Adding growth limiting mineral and nutrients can increased the mycelial growth
rate and the degradation of polysaccharide compounds is associated with the
fruiting stage (Curvetto et al., 2002; Rajarathnam and Bano, 1988). Rapid
growth and colonization of mycelia may increase the mushroom yield and number
of flushes during the fructification stage. In trial of substrates formulated
with coconut residue, the mass of whitish mycelium was thick, dense and comparatively
compact when compared to sawdust alone.

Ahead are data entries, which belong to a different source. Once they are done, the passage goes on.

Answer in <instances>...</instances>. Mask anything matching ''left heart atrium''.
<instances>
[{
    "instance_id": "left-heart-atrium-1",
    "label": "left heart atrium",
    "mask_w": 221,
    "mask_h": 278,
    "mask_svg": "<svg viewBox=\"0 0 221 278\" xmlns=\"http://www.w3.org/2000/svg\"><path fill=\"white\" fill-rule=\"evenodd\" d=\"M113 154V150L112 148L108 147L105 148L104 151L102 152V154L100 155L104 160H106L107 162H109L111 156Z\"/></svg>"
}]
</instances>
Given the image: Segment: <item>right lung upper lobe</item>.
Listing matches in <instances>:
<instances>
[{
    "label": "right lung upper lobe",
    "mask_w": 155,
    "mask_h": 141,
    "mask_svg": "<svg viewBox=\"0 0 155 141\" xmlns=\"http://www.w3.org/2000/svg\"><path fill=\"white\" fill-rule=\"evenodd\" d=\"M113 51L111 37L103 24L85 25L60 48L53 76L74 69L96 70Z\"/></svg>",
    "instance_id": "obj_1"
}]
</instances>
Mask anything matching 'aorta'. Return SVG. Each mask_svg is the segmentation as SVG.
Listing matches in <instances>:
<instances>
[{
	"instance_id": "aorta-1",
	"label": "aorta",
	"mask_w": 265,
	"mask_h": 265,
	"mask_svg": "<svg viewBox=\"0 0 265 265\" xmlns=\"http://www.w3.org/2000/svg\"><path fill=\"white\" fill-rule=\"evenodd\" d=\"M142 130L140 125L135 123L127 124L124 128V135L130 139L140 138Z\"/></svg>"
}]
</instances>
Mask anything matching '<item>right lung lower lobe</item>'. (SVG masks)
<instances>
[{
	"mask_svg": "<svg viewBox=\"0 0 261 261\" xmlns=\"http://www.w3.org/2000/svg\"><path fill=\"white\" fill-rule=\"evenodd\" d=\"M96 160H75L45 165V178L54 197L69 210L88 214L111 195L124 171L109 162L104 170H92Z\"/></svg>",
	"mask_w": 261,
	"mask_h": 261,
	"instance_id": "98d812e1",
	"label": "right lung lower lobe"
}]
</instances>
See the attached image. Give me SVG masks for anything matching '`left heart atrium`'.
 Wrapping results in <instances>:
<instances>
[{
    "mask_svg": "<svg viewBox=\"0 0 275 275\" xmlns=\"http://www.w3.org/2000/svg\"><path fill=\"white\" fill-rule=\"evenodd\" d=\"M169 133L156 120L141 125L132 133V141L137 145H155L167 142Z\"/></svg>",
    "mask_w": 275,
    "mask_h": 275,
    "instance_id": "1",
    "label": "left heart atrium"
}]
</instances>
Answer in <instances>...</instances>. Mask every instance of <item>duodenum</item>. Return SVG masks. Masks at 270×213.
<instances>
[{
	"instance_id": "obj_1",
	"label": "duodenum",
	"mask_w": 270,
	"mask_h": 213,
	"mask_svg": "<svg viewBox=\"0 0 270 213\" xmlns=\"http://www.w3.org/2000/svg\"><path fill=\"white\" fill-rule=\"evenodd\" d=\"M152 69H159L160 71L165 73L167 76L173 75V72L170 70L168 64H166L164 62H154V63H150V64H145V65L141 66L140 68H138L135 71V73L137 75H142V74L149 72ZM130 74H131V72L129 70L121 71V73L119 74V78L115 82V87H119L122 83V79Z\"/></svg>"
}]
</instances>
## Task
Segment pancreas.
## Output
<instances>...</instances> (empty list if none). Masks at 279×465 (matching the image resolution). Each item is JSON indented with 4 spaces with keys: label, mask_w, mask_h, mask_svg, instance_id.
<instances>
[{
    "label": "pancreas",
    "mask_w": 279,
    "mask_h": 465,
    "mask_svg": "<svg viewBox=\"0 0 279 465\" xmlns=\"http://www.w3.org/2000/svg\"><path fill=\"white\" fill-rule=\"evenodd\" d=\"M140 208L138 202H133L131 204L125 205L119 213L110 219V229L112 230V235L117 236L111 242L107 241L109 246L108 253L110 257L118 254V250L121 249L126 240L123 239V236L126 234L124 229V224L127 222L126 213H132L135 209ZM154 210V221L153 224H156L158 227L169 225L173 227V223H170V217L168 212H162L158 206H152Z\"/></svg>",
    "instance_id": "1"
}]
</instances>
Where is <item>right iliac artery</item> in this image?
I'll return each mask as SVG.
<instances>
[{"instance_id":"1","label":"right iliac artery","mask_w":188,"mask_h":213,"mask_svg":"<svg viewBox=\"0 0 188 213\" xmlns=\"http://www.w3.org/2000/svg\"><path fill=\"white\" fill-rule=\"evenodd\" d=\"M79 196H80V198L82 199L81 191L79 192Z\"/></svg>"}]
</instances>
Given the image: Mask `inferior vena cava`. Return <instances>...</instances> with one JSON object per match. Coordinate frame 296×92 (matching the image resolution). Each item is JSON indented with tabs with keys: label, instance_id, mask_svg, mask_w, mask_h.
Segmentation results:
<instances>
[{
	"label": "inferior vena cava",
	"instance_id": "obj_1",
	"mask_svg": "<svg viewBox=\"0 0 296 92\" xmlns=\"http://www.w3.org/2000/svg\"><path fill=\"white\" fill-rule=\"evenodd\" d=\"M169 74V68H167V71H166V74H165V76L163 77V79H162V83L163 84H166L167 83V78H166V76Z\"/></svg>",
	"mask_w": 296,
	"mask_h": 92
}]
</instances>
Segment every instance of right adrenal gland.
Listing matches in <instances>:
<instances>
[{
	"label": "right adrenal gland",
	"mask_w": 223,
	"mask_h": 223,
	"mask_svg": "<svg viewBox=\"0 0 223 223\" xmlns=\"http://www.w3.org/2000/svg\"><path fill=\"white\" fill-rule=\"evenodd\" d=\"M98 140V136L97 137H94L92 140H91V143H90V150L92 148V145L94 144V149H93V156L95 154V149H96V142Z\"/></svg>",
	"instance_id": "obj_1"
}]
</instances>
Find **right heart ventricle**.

In the mixture substrate, 25% of the
coconut residue combination increased both yield and % BE when compared to the
control. The 25% coconut residue +75% sawdust combination has the highest %
BE (109.80) and mushroom yield (559.67 g). The highest % BE and mushroom yield
that was found in those mixed substrates may be caused by the most suitable
ratio of coconut residue, which is a reservoir of main energy and nutritional
ingredients such as carbon, nitrogen, lipid and minerals that the P. ostreatus
culture easily utilizes during the growth of spawn and colonization of substrates
during the generative stage. Increase level of nutrient available in spawn would
provide more energy for mycelium growth and development. Therefore, primordium
initiation and fruiting body formation of 25% coconut residue +75% sawdust combination
were approximately 15 and 25 days faster than control, respectively.
Cost effective cultivation of P. ostreatus is depended on the availability, utilization and cost of substrate ingredients. In conclusion, it is clearly indicated that the by-product waste such as coconut residue can be used as a supplementation material with sawdust and the appropriate ratio added should not be exceeded 25%. Even fungal mycelium was unable to completely colonized in substrate combination of 75% sawdust +25% coconut residue but high yield, high %BE and less time consuming were obtained in its mushroom growing processes. Therefore, the substrate combination of 75% sawdust +25% coconut residue has shown the high potential for use as a raw material in P. ostreatus cultivation.